This isn’t the medium in which to pursue a detailed discussion, but here are a few observations based on my own personal financial situation.
1. My growth investments, mostly US stocks with some mutual funds managed by my investment advisor, still seem on track to double real value every 7 years. Based on that, folks are still working and aren’t yet “going Galt.”
2. My business, which I started in 2010, appears to be profitable for at least the next several months, and earned sufficient profit to recoup almost all initial my capital investment. Workload may soon justify my first hire or contract labor; legal obligations complicate these decisions.
3. Rural real estate value does not appear to be falling. NE Texas timberland and farmland still appears to approach $4,000 per acre, as does eastern Arkansas farmland.
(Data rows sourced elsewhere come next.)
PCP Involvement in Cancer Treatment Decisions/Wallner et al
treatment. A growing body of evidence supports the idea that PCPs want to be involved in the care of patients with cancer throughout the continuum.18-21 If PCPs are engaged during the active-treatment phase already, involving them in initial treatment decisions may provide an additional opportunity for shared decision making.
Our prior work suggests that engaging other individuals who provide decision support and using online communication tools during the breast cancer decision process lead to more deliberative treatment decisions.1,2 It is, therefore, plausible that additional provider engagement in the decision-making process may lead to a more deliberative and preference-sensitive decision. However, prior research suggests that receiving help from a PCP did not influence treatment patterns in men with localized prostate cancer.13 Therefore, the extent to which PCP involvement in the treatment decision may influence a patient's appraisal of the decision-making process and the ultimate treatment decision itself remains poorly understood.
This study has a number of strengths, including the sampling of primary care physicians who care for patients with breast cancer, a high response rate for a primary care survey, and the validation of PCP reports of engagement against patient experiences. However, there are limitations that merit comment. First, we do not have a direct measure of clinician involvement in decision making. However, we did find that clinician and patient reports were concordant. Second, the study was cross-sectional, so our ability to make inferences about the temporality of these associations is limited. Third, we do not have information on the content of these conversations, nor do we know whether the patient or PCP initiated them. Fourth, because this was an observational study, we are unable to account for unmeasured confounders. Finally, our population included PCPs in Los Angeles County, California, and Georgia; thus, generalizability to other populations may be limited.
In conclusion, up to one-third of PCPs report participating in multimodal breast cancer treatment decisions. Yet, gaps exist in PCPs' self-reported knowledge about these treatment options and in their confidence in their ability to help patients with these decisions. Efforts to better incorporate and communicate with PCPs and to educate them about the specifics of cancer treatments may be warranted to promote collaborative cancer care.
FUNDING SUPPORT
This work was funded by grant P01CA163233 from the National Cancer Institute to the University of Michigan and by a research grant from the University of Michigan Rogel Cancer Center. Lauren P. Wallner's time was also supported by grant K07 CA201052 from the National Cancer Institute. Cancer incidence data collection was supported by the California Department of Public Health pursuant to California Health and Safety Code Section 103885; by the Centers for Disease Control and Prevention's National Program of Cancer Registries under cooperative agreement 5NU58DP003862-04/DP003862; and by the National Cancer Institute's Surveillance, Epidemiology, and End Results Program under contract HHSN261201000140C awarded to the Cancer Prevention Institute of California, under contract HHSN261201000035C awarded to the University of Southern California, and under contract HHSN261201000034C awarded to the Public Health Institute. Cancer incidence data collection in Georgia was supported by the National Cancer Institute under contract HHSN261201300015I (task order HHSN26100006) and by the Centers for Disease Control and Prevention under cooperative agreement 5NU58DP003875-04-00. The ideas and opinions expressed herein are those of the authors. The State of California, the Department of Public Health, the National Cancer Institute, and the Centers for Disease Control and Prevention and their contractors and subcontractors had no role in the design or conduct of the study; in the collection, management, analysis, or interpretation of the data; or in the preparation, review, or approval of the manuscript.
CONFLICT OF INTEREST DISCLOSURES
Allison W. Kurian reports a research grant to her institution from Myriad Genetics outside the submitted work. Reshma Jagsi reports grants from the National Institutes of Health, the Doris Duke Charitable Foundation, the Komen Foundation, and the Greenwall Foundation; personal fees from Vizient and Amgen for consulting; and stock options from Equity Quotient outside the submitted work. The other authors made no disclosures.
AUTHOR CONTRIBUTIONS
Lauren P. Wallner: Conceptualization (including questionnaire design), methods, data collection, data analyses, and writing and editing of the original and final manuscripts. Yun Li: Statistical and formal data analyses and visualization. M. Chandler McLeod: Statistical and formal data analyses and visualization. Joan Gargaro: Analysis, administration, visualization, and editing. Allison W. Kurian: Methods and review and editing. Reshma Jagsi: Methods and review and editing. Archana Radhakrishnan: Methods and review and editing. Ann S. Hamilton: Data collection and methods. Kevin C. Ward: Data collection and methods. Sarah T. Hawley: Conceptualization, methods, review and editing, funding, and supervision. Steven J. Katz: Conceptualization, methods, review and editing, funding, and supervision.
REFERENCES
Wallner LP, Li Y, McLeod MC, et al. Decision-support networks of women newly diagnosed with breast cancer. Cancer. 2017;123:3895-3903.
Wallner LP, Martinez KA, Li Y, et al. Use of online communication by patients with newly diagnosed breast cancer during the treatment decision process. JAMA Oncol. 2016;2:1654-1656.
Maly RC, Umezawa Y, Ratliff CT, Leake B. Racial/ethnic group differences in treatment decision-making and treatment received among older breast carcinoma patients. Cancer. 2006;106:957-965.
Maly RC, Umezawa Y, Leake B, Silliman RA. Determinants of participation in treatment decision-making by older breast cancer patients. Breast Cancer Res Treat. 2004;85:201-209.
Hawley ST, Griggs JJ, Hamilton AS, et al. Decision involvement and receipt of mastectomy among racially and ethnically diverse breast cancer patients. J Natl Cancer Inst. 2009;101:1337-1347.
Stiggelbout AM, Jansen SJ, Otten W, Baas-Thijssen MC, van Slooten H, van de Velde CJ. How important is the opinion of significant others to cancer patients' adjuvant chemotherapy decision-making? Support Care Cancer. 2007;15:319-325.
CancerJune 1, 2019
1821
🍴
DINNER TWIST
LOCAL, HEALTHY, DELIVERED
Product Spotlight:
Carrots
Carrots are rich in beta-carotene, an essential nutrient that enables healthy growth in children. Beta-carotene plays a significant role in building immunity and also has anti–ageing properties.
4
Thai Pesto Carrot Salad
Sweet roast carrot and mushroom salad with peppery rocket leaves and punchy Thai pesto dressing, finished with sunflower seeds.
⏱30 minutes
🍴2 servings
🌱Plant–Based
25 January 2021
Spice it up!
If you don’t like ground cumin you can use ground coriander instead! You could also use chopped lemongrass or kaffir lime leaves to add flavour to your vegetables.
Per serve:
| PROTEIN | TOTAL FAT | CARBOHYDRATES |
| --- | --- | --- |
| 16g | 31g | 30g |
Poor mountainous acreage in Arkansas seems to hover between $1,000 to $2,000. Existing homes seem to hover around $70/SF, which seems a little low to me, even for track homes.
4. There’s still lots of building happening in several construction sectors, including retail and other storefront commercial (not much office). The fees for federal work appear to be rising, also, which reflects some construction career exit by older construction professionals, but also better private-sector opportunities.
5. Like the post-depression era folks, I think many Gen-X’ers are making concerted efforts to shed debt and never take debts again. That’s a cultural shift worth monitoring. For example, I’ll be paying my daughter’s private-university tuition even if I must sell plasma. So far, I don’t think it’ll come to that.